■ ABOUT THIS TASK: Rewrite the listing below, swapping every "mallard duck" for "wild duck" and keeping all other text unchanged. Omit the pictures from your answer.

■ DATA FOR THE TASK:
◆ ◆ ◆ ◆

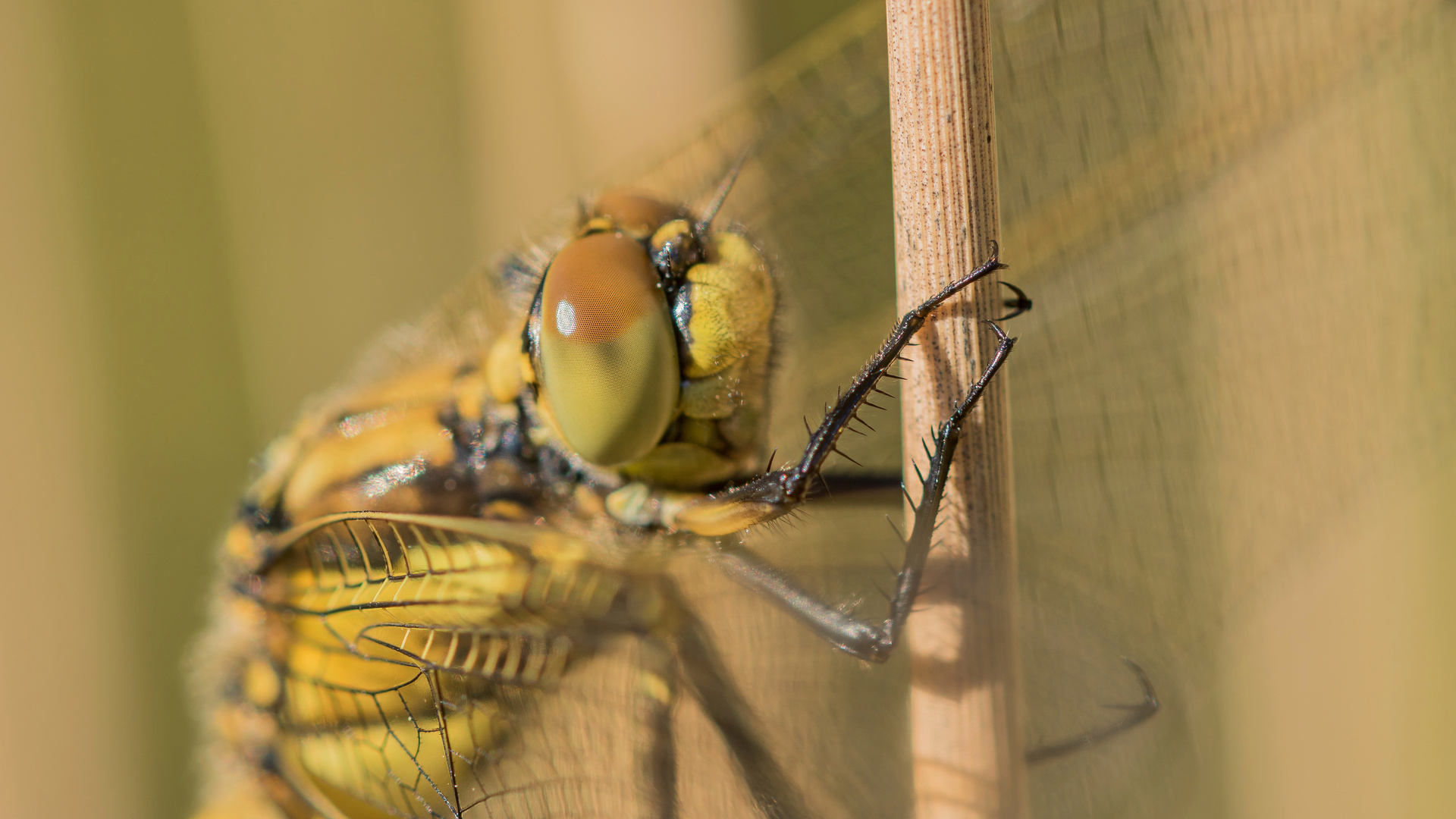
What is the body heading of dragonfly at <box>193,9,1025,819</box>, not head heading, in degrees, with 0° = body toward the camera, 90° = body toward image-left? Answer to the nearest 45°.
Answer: approximately 270°
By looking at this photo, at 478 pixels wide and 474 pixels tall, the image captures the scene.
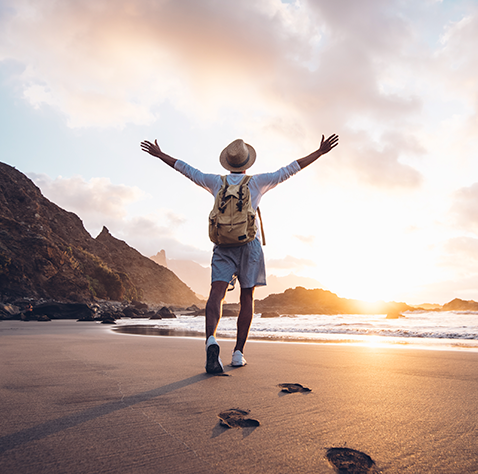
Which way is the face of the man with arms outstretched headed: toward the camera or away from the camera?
away from the camera

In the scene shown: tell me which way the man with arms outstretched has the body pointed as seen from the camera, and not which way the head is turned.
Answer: away from the camera
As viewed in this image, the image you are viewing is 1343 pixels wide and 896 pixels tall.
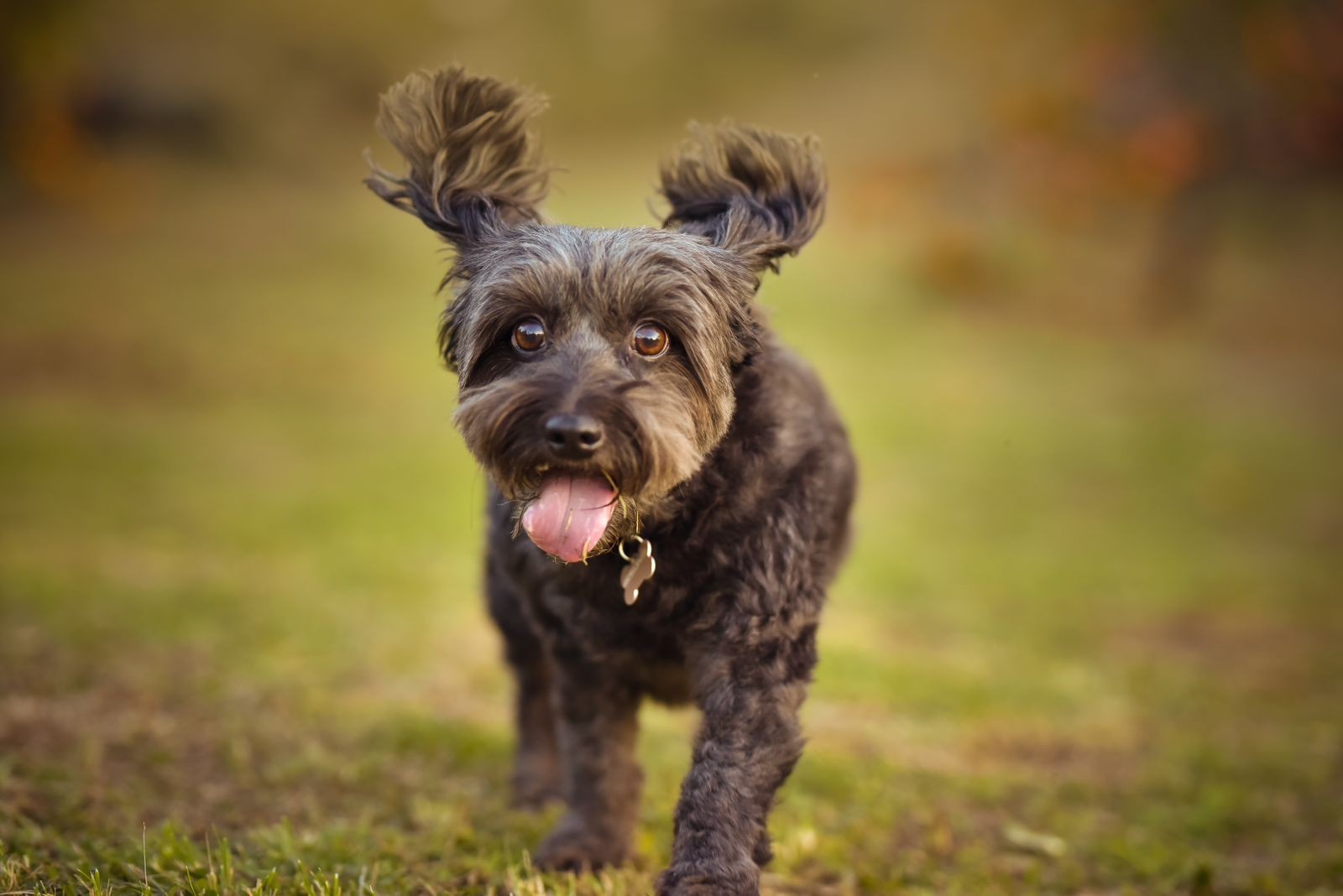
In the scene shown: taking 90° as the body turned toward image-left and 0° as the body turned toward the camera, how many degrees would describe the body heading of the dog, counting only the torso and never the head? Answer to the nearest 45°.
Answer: approximately 0°
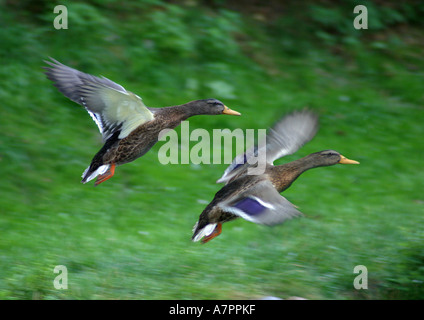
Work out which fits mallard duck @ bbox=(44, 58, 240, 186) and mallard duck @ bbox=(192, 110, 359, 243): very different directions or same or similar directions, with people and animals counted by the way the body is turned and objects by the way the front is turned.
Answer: same or similar directions

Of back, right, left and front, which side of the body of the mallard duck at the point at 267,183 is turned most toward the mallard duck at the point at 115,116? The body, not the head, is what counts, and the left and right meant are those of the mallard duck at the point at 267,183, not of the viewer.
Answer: back

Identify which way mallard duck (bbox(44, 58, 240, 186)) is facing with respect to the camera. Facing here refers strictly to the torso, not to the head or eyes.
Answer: to the viewer's right

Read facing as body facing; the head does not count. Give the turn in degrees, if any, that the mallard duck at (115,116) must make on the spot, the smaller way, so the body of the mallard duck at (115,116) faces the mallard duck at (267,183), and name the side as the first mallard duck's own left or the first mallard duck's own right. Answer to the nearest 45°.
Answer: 0° — it already faces it

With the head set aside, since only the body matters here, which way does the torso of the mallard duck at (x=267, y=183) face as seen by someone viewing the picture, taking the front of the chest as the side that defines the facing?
to the viewer's right

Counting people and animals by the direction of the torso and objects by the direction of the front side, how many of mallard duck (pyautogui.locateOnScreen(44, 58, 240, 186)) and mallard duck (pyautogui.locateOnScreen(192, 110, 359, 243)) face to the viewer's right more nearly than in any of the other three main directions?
2
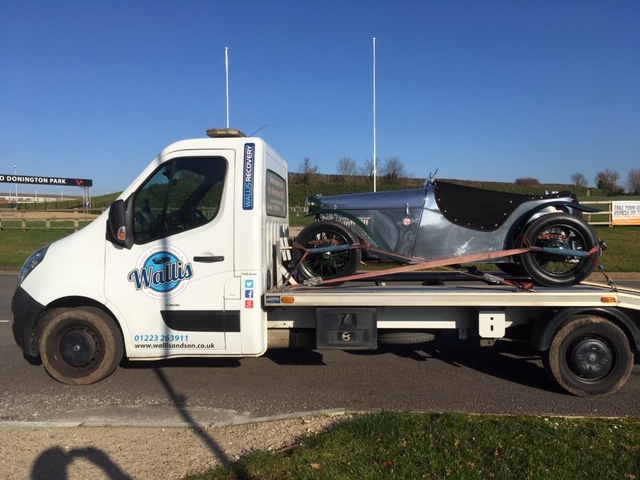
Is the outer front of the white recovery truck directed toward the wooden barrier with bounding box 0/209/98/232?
no

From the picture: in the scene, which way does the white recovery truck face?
to the viewer's left
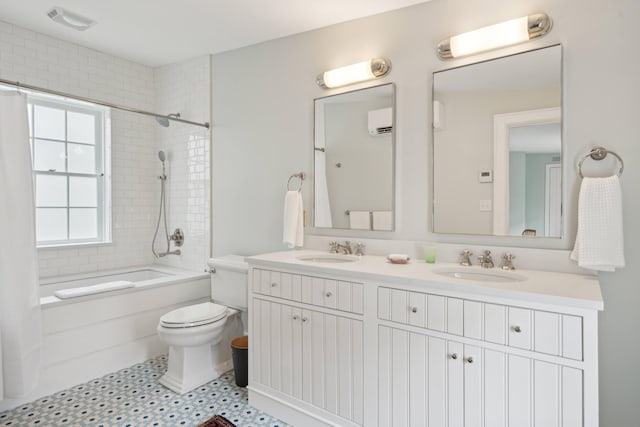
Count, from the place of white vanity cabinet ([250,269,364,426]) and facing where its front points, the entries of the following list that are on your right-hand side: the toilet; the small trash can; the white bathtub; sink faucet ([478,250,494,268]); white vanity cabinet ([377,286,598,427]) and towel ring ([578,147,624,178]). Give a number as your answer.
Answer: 3

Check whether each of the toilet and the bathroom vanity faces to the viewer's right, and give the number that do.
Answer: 0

◆ ◆ ◆ ◆

■ ANSWER AREA:
What is the body heading of dragonfly at <box>193,9,1025,819</box>, not head heading, in degrees, with 0° = body toward the camera, 90° = body toward image-left? Answer to the nearest 45°.
Answer: approximately 270°
By looking at this photo, at 478 pixels wide and 474 pixels tall, the image captures the scene.
Which way is the face of the man with arms outstretched headed: toward the camera or away from the camera?
away from the camera

In the scene shown: tell me which way the man with arms outstretched has the body pointed as seen from the camera, and not which way the head is turned.
Answer: away from the camera
As viewed in this image, the image you are viewing is 1343 pixels wide and 896 pixels tall.
In the scene shown: taking 90° as the body turned toward image-left and 0° as the body turned toward the camera, how many degrees would describe the body heading of the dog, counting only the torso and never the head? Answer to the nearest 45°.
Answer: approximately 0°
Work out which fits wild duck @ bbox=(44, 58, 240, 186) and wild duck @ bbox=(192, 110, 359, 243): very different directions or same or similar directions, with people and animals counted by the way the body is turned and objects by the way the front is turned.
Answer: same or similar directions

Of back, right, left and front, which side of the body of the wild duck at the point at 267,183 is turned most toward the wild duck at the point at 115,116? The body, not the head, is what counts, and the left and right meant are those of the wild duck at the point at 267,183, not of the viewer.
Answer: back

Identify which way wild duck (bbox(44, 58, 240, 186)) is facing with respect to the camera. Facing here refers strictly to the torso, not to the head or eyes.
Answer: to the viewer's right

Read facing as body facing; the head does not count. Give the turn in degrees, if any, that the wild duck at (115,116) must make on the spot, the smaller way, so the body of the wild duck at (115,116) faces the wild duck at (267,183), and name the side as the first wild duck's own left or the first wild duck's own right. Answer to the nearest 45°.
Answer: 0° — it already faces it

With the head set aside, since only the body matters here, which way does the torso of the wild duck at (x=267, y=183) face as seen by someone viewing the picture, taking the front of the chest as the side that defines the facing?
to the viewer's right

Counting people and animals by the direction of the torso and objects by the direction of the front side, how many of wild duck (pyautogui.locateOnScreen(44, 58, 240, 186)) and wild duck (pyautogui.locateOnScreen(192, 110, 359, 243)) face to the viewer's right more nearly than in any of the other three main directions?
2
Is the outer front of the white recovery truck directed toward the wooden barrier with bounding box 0/209/98/232?
no

From the picture: in the scene, which way does the white recovery truck face?
to the viewer's left
Count, from the place of white vanity cabinet ([250,269,364,426]) and facing where its front points, the entries of the following list that are on your right-hand side: the toilet; the small trash can; the white bathtub; sink faucet ([478,250,494,268]); white vanity cabinet ([377,286,598,427]) and towel ring ([578,147,624,178]). Give a number as your answer.
Answer: 3

Check whether each of the toilet and the bathroom vanity faces to the viewer's right, and give the number that do.
Answer: 0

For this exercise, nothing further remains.